I turned my hand and looked at it intently. I saw my thumb was bleeding profusely, the razor sharp conchoidal fracture of the hard shell had sliced deep into the pad of my thumb so easily I hadn't even felt the pressure of it pushing through the meat of my thumb. I hadn't felt it at all, despite I was deeply cut and bleeding.

But I suddenly felt it then! As soon as I saw I was bleeding, the sharp, burning pain of the cut was very much noticed. It really hurt! Now, I was only eight but I instantly realized that the pain of the wound was entirely in my mind, that it was only because I could see that I was cut that it hurt at all, as it hadn't hurt at all until I saw it. I tried to not hurt from the cut.

No such mastery of my mind was potential to me. Now that I saw the cut, I hurt - a lot - and no matter that I knew the pain was all in my mind, I couldn't not hurt by any mental mastery of my mind. I ran back to the house, clutching my oozing thumb hard enough to slow the blood loss like a tourniquet of fear, crying, for Mom to kiss it and make the pain stop by putting a bandage on it. And that's exactly what happened (I don't recall the kiss, which would have been kinda gross, because it was bleeding pretty good). The bandage substantially reduced the pain, and after a bit I could even ignore it.

All these sensations and realizations made considerable impression on my young mind, and have informed me ever since. I am convinced to this day that explains why people shot in the head multiple times never even felt it, because they didn't see it, and other such unseen, unnoticed injuries were similarly not painful. I was also convinced that a spiritual guru could decide to not feel pain, but that such mastery of my mind was something I hadn't achieved, and never expected to, because such self mastery was like wishing I could fly and flying.

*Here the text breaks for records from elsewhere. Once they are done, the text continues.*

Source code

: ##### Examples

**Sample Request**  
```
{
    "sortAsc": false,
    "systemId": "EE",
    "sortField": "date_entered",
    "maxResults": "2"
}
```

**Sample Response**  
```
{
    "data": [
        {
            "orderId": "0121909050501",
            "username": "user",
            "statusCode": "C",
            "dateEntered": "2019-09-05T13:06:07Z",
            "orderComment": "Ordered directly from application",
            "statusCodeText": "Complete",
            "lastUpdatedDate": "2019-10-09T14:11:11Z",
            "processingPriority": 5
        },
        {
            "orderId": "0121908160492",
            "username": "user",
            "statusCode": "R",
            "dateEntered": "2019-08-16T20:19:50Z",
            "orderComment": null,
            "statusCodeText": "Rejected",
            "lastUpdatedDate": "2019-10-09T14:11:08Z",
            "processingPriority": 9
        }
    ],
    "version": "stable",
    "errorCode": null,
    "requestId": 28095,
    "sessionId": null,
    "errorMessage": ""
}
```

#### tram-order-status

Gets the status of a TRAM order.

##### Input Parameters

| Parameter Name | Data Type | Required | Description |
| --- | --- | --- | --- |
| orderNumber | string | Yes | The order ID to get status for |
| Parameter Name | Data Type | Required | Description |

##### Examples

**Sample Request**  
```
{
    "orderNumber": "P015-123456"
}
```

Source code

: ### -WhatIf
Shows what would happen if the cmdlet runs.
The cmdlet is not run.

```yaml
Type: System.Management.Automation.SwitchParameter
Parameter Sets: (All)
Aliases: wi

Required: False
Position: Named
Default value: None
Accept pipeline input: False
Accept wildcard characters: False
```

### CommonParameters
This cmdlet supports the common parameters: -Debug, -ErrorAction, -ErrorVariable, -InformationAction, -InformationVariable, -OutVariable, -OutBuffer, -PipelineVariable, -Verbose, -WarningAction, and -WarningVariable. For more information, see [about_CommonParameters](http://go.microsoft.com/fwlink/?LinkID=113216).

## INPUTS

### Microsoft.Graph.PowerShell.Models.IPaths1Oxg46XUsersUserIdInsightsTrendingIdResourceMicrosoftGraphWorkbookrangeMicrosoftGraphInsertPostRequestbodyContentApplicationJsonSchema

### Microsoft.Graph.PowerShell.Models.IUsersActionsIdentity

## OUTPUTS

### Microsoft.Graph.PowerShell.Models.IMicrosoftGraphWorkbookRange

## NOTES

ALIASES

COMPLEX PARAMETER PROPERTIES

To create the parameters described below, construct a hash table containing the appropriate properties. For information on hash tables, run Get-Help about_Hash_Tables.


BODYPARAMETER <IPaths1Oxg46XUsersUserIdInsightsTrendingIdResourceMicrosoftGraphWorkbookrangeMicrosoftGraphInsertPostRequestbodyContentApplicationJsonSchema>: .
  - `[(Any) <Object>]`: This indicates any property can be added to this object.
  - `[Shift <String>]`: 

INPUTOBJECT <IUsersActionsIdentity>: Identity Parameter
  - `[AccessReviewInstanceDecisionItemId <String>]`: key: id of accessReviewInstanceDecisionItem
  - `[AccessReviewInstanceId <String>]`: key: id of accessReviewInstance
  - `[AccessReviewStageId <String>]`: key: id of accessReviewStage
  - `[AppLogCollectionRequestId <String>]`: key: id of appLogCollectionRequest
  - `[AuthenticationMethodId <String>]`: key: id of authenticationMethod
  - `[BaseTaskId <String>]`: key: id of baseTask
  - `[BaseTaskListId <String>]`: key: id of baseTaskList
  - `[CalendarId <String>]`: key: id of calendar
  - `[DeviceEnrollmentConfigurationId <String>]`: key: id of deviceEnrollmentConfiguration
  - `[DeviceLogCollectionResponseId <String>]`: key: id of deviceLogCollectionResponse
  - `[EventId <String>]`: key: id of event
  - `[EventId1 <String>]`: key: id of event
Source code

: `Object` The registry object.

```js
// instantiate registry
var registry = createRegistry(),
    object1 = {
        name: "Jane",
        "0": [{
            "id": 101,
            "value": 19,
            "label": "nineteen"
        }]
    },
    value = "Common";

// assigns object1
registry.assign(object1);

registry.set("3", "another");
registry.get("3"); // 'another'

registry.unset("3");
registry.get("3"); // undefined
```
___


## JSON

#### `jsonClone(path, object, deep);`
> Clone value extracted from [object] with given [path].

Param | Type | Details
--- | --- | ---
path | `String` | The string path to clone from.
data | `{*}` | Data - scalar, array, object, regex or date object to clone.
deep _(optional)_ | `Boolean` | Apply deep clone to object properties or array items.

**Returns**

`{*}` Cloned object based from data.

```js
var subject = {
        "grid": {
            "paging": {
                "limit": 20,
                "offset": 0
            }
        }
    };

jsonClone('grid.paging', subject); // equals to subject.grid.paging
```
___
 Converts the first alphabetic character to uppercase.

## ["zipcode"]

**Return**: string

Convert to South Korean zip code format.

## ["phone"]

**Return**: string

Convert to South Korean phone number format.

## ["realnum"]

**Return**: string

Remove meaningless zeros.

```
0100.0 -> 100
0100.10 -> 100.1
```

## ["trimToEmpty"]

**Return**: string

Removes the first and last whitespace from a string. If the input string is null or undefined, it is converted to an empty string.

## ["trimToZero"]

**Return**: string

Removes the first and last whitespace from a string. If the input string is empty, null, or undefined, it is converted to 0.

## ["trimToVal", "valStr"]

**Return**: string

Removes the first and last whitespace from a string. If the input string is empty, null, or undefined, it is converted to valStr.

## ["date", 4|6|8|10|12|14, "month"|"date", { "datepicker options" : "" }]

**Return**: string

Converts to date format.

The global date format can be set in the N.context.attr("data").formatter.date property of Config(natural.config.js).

I did attain a degree of self control though. I didn't have to cry when I got injured and could maintain my composure well enough to handle cleaning and dressing a wound, and whatever extraction or such that needed to be done. But wounds didn't not hurt, and I still reckoned it should be within my power to control whether they did or not. Lacking that self mastery is an indictment of my competence as a rational being, to my mind. In the decades since then I have occasionally again been injured without noticing it while I was busy doing some work or other, only spotting the injuries later. Sometimes those injuries never did hurt, because by the time I noticed them they were scabbed over, but I don't account that as that zen mastery I thought was potential as a child, because injuries generally quit hurting after a while. It just demonstrated that sometimes having nerves isn't enough to get the signal that we've been injured, and sometimes, for whatever reason, we need to notice we've been injured to feel it.

Kinda sad still about not being a zen master spiritual guru. I disappoint me. I console myself that at least I can restrain my composure during injurious events and act rationally when between rocks and hard places while I extricate myself instead of just thrashing about like a fish on a hook. Even Paul Atreides felt the pain of the Gom Jabbar, after all, and only needed to not pull his hand back in order to be considered human. At least I am human.